Der PiS-Abgeordnete Pawel Szrot erklärte heute ganz offen, sollte der nächste Präsident "zu einem Zerfall der Koalition, einem Sturz der Regierung und dem Austausch gegen eine andere führen", könne er das nur gutheißen.

Ein Sieg für PiS-Chef Kaczynski

Die Wahl Nawrockis ist ein großer Erfolg für Kaczynski. Seinen Fans erscheint der PiS-Gründer und -Vorsitzende erneut als politisches Genie, dem es - wie schon 2015 mit Duda - gelungen ist, einen politischen Außenseiter ins Rennen zu schicken und zum Sieg zu führen. Dabei war Nawrocki, anders als Duda vor ihm, von Skandalen verfolgt, von seiner Vergangenheit als gewalttätiger Hooligan, Boxer und Türsteher mit Kontakten zu Kriminellen.

Die Liste der zumindest merkwürdigen Geschichten und Vorfälle rund um Nawrocki ist noch viel länger, hat die Wählerinnen und Wähler der PiS aber nicht gestört, meint der Warschauer Soziologe Wojciech Rafalowski. Viele Polinnen und Polen seien weniger für Nawrocki als gegen vermeintliche Eliten - "und Rafal Trzaskowski gilt als Vertreter der Elite. Die Menschen waren deshalb fähig, für jemanden zu stimmen, der einen schrecklichen Ruf und eine dunkle Vergangenheit hat, um sich gegen die Regierung von Donald Tusk zu stellen."

Nawrocki profitiert von gesellschaftlicher Spaltung

Es gibt viele Ansätze, den knappen Wahlausgang zu erklären: die Unzufriedenheit mit der Regierung, Trzaskowskis gescheiterter Versuch, mit harter Migrationsrhetorik rechtskonservative Wählergruppen anzusprechen, das starke Abschneiden rechtsextremer Kandidaten in der ersten Wahlrunde, von dem in der zweiten Nawrocki profitieren konnte, die offene Wahlwerbung für den PiS-Kandidaten durch Donald Trump und die US-Regierung. Letztlich aber hat Kaczynskis PiS 2023 vor allem ein tief gespaltenes Land hinterlassen.

Wer sich auf den Wahlkampfveranstaltungen in den letzten Wochen umgehört hat, traf dort auf beiden Seiten Menschen, die fest davon überzeugt war, ein Sieg der anderen Seite bedeute unweigerlich das Ende entweder der polnischen Unabhängigkeit oder der polnischen Demokratie.
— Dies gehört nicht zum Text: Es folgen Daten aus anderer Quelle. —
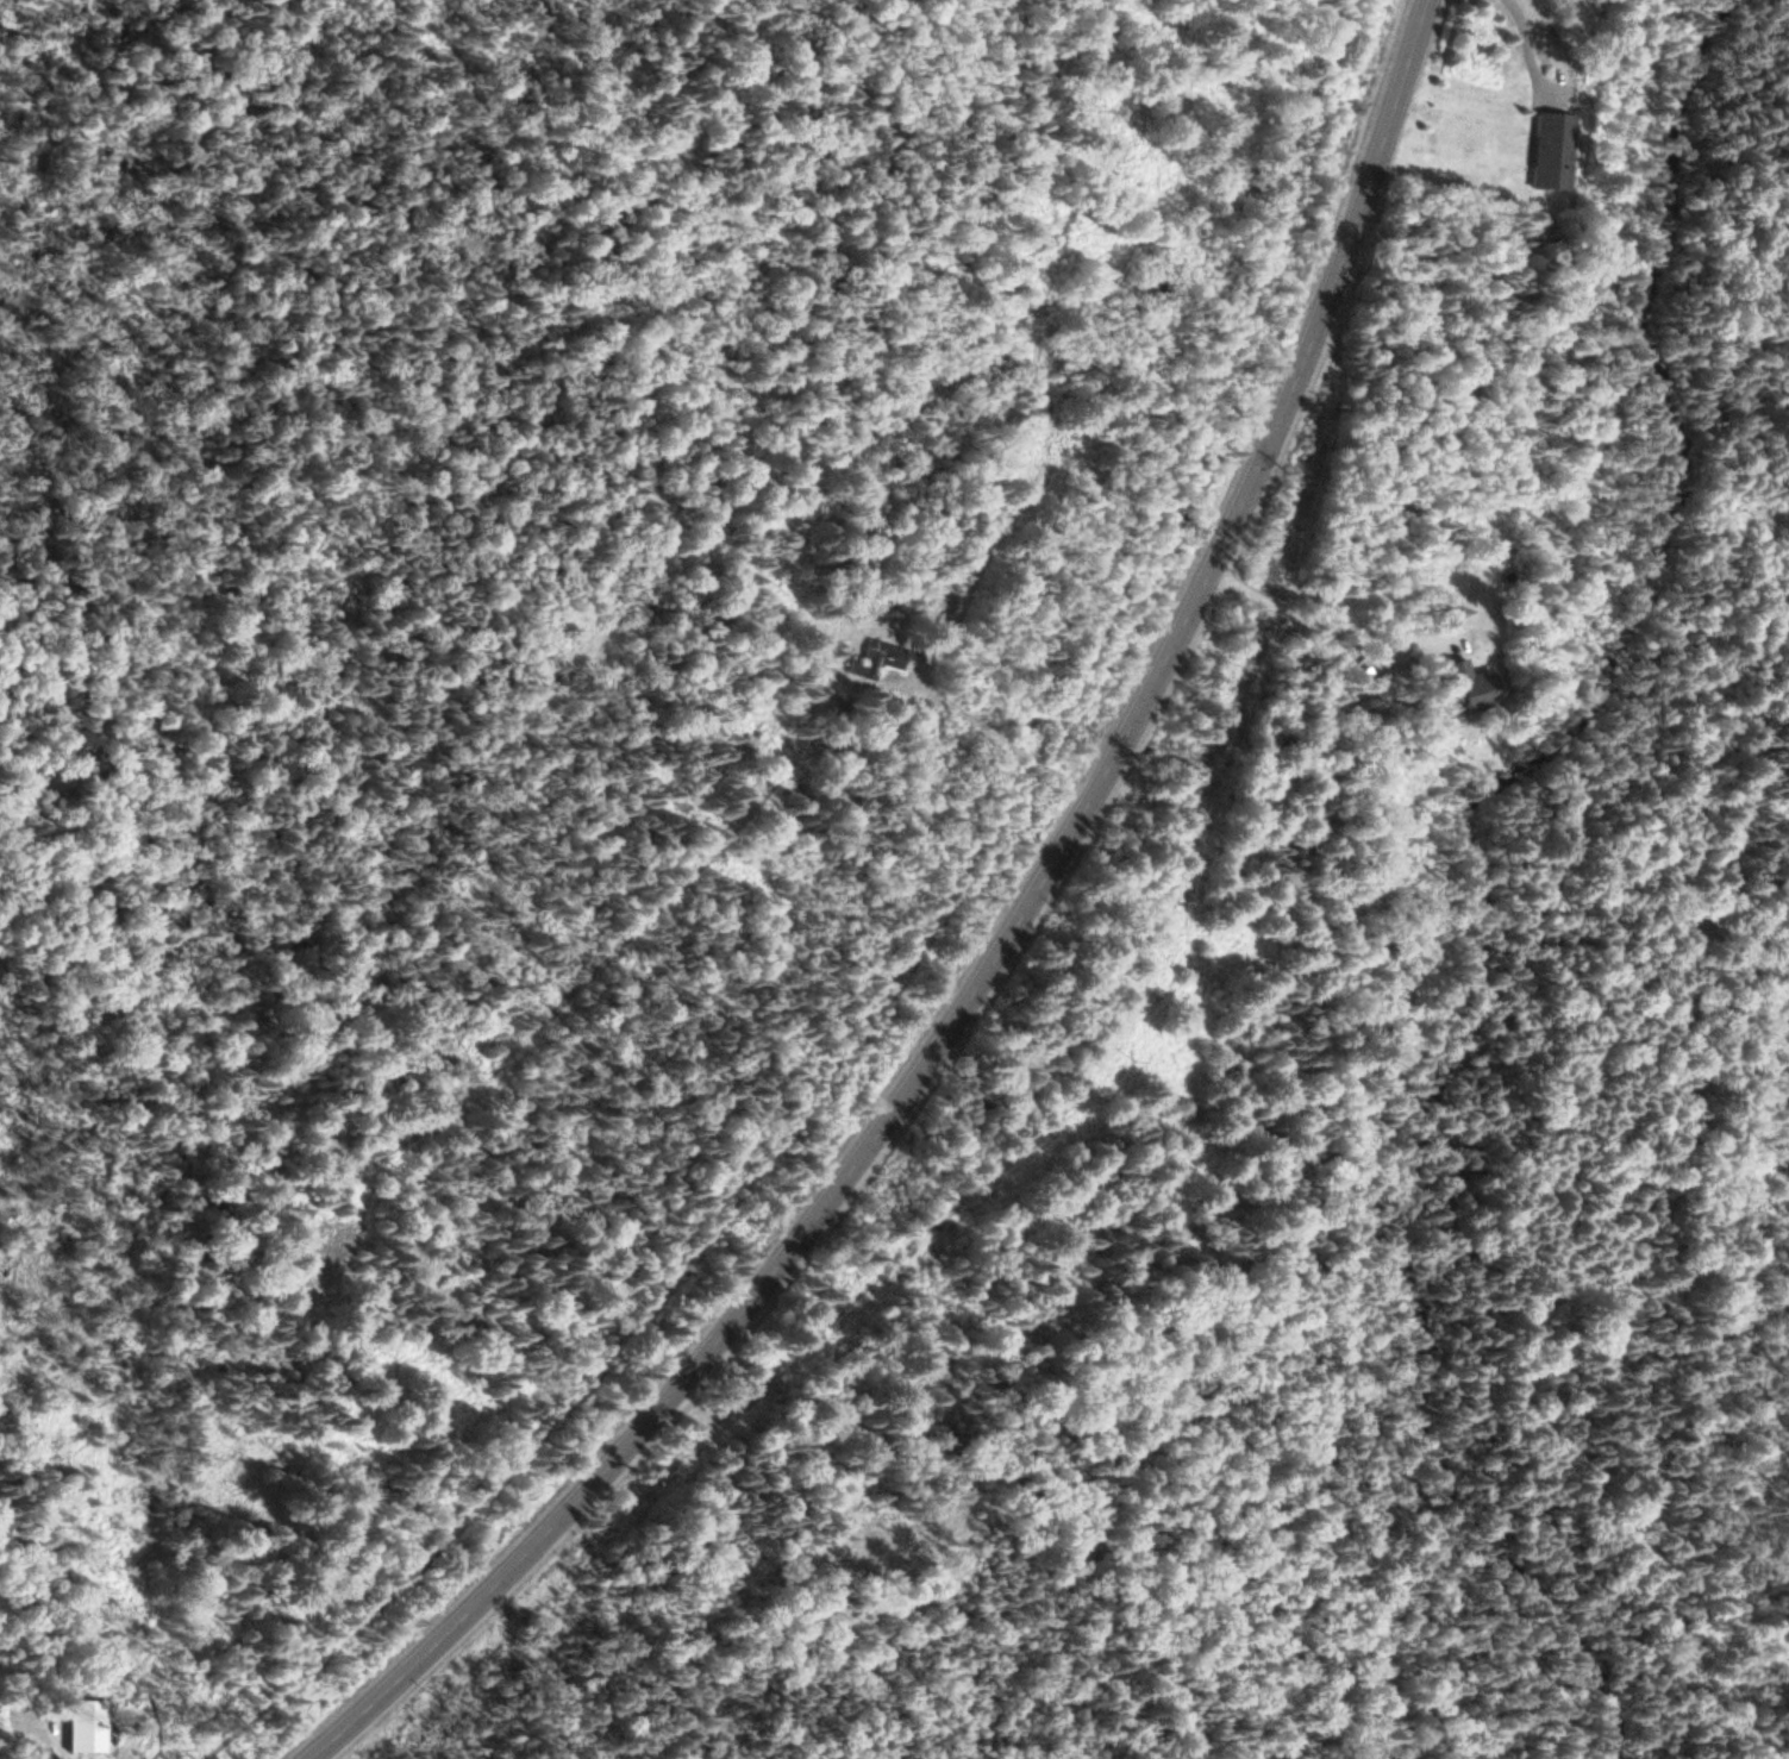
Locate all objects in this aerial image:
building: (1547, 152)
building: (942, 603)
building: (872, 661)
building: (1466, 689)
road: (894, 958)
road: (996, 961)

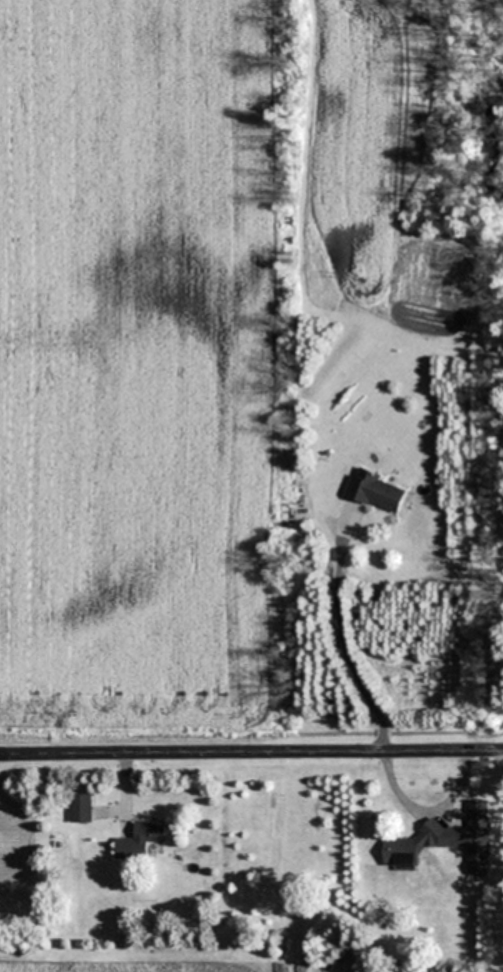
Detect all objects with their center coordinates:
building: (377, 490)
road: (251, 750)
building: (81, 807)
building: (141, 839)
building: (447, 841)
Bei Nawrockis Anhängern war die Rede vom "Regime Tusk", der von Deutschland gesteuerten EU, von der angeblich geplanten Aufteilung und Zerstörung Polens.
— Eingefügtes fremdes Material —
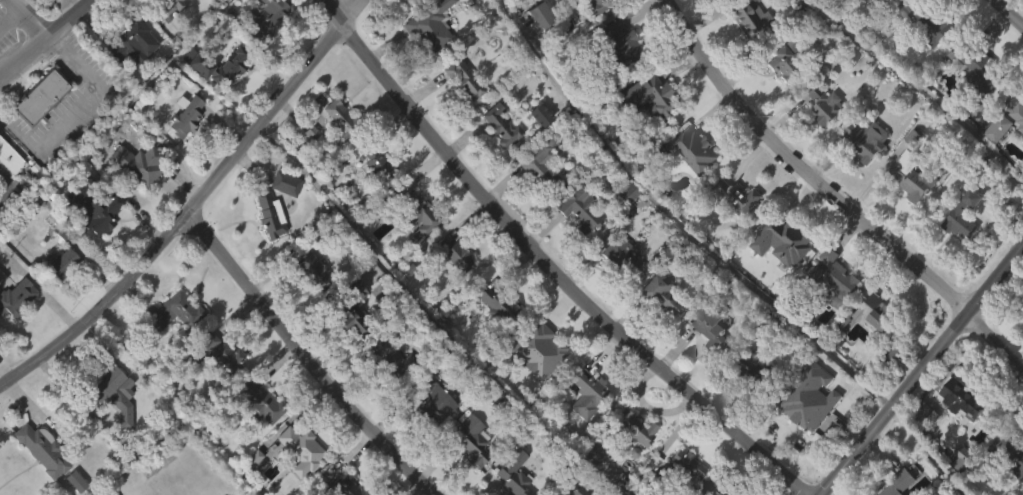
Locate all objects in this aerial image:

Rechtskonservativer Karol Nawrocki gewinnt Stichwahl um das polnische Präsidentenamt

Sabine Bohland, ARD Warschau, tagesschau, 02.06.2025 12:00 Uhr

Vor Trzaskowskis Bühnen standen Menschen, die sich mit Schrecken an die Regierungszeit der PiS erinnern, an das Gefühl, 2023 die vielleicht letzte demokratische Chance auf deren Abwahl genutzt zu haben. Und die jetzt - wie damals - überlegen, ob ihre Kinder nicht vielleicht auswandern sollten. Ein konstruktives Gespräch über politische Argumente war da nur noch selten möglich.

Am späten Vormittag meldet sich der unterlegene Trzaskowski doch noch zu Wort. Er habe für ein "starkes, sicheres, ehrliches und empathisches Polen" gekämpft, schrieb er bei X, und entschuldigte sich, dass er trotzdem verloren hat. Die Gratulation an den Sieger kommt mit dem Hinweis, das Amt sei Verpflichtung, vor allem bei einem so knappen Ergebnis. "Danke für alles und auf Wiedersehen." Dann herrscht wieder Stille.